This post introduces the first theorem of the area moment method: change in slope.
Deriving Change in Slope
There are many ways to derive the first theorem. We first start by recalling the Bernoulli-Euler Beam Equation.
\(\frac{d^2\Delta}{dx^2}=\frac{M}{EI}\)
If you integrate this equation once, it will lead you to an expression describing the slope of the deflected shape:
\(\frac{d\Delta}{dx}=\theta=\int\frac{M}{EI}dx\)
In Calculus, if you integrate an equation, you a the area between curves. So, if you evaluate the integral of \(\frac{M}{EI}\) from position \(x_1\) to \(x_2\), then you are getting the area or the change of slope between these two positions.
\(\Delta_\theta=\theta_2-\theta_1=\int_{x_1}^{x_2}\frac{M}{EI}dx\)
This expression is the first theorem of the area moment method: "the change in slope between two points \(x_1\) and \(x_2\) is equal to the area of the \(\frac{M}{EI}\) diagram between said points."

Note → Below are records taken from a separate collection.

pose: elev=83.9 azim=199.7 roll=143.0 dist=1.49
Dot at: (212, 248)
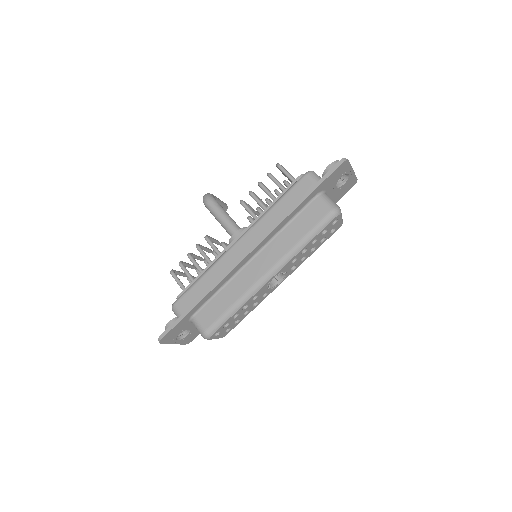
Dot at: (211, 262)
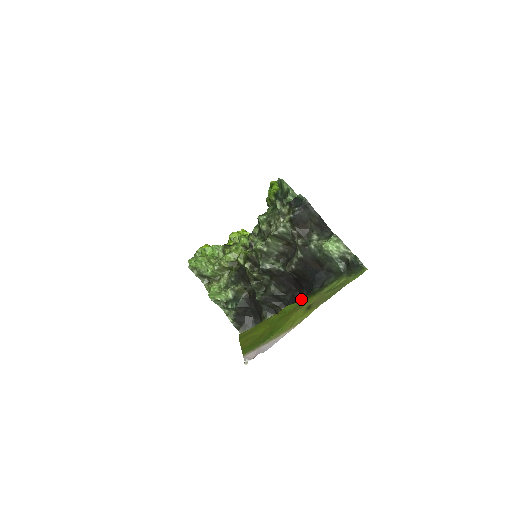
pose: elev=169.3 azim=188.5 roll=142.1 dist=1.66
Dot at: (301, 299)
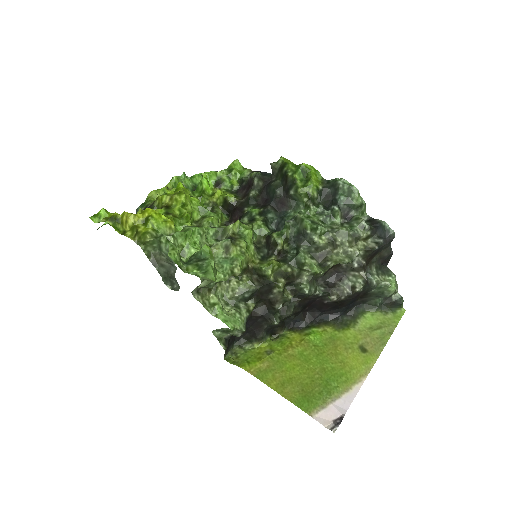
Dot at: (329, 328)
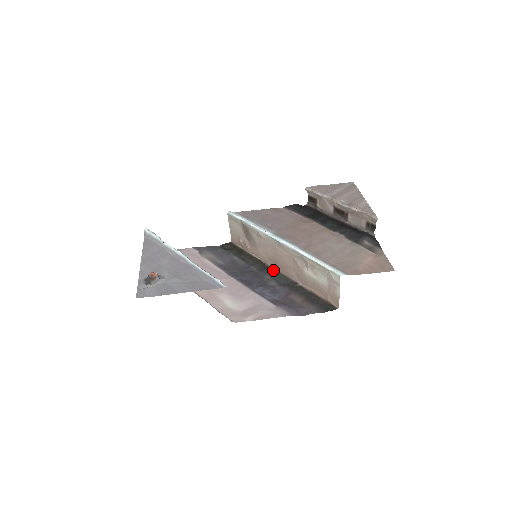
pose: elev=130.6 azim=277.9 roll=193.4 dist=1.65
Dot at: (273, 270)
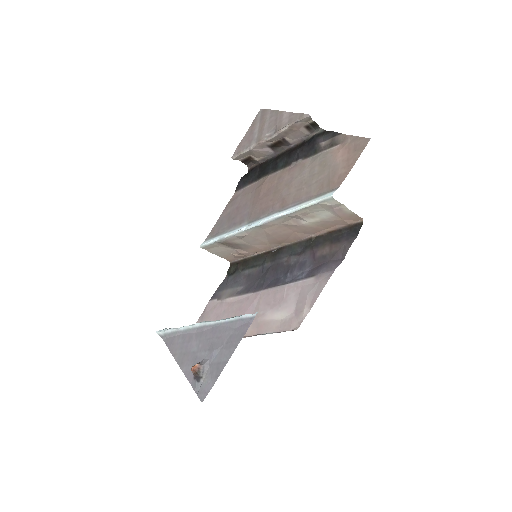
Dot at: (282, 249)
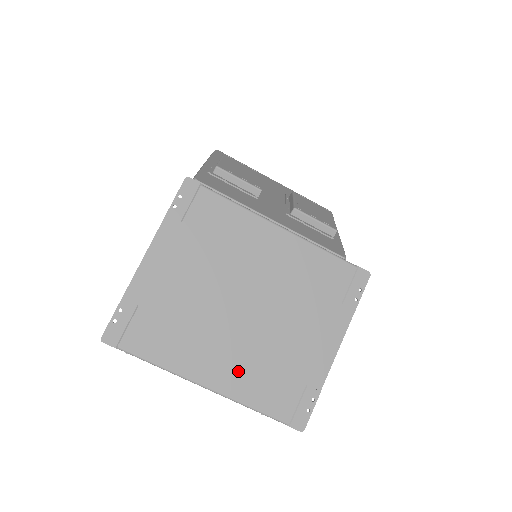
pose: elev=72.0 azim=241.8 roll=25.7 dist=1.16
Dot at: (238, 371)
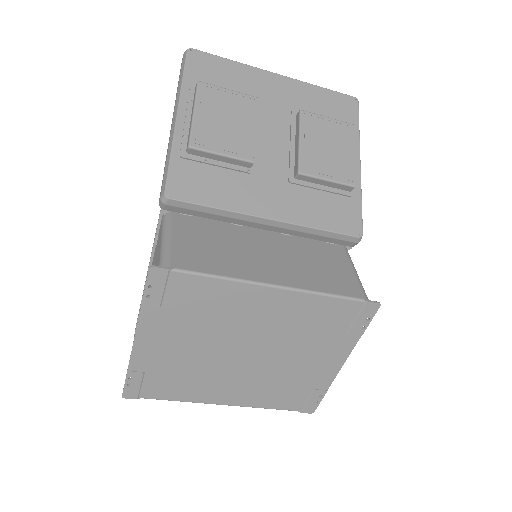
Dot at: (249, 392)
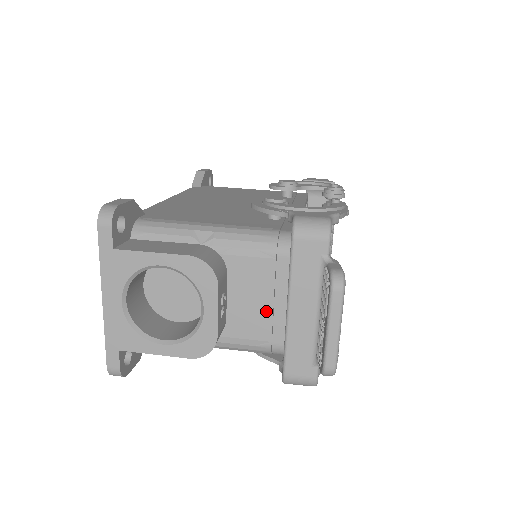
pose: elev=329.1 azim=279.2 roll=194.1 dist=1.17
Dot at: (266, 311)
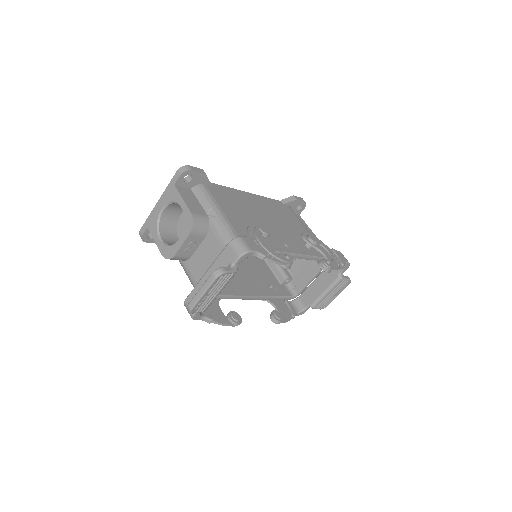
Dot at: (205, 268)
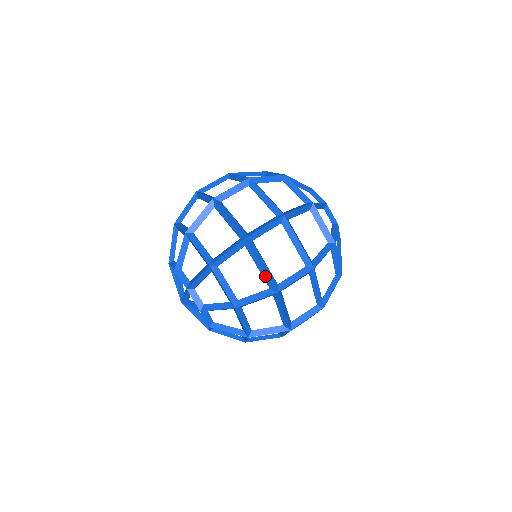
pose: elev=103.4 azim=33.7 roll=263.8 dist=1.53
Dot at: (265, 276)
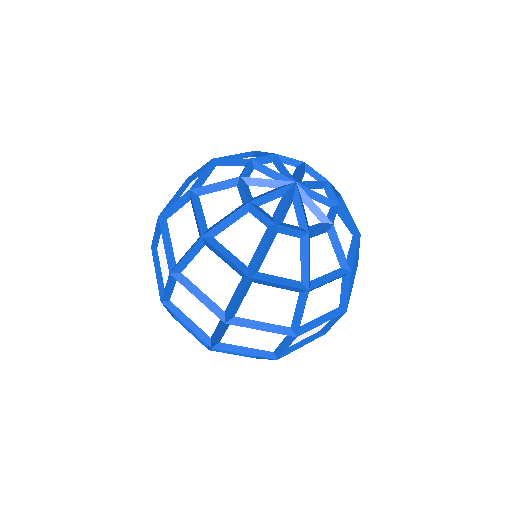
Dot at: (256, 354)
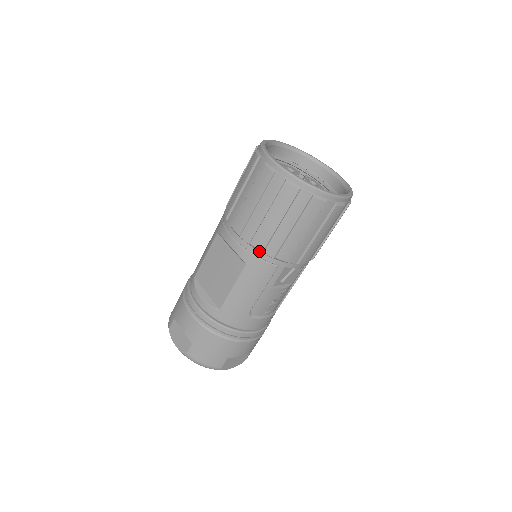
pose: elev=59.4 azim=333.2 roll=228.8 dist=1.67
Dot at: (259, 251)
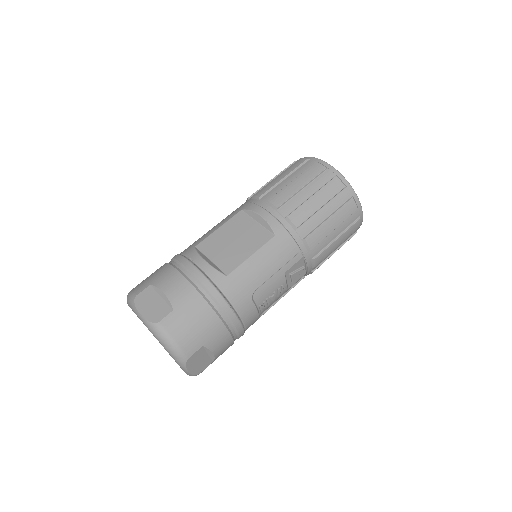
Dot at: (292, 227)
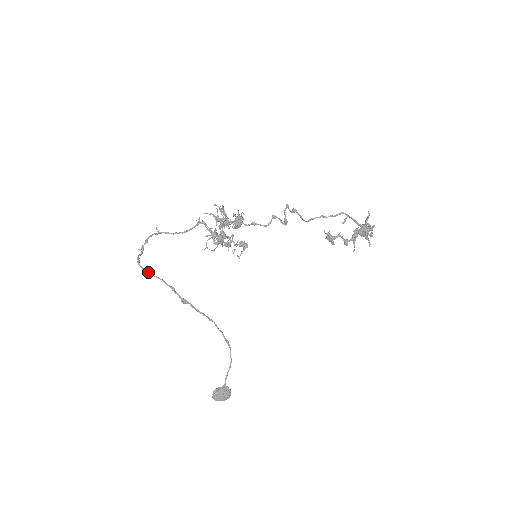
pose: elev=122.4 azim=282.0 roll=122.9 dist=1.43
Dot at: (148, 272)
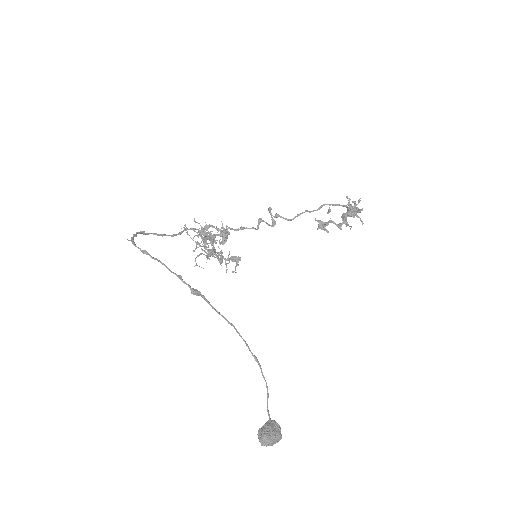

Another way of saying this is that if you get the area between two points of the moment against the structure's rigidity diagram, you'll be getting the difference in slope between said points.
Sign Convention
We have to pay attention to the meaning of the sign. It can tell us if the angular deflection is clockwise or counterclockwise from a reference:
- Positive rotation means the direction is counterclockwise.
- Negative means it is clockwise.
Summary
Let's summarize:
The first theorem states that "the change in slope between two points \(x_1\) and \(x_2\) is equal to the area of the \(\frac{M}{EI}\) diagram between said points."
\(\Delta_\theta=\theta_2-\theta_1=\int_{x_1}^{x_2}\frac{M}{EI}dx\)
In sign convention, positive rotation means the direction is counterclockwise, while negative is clockwise.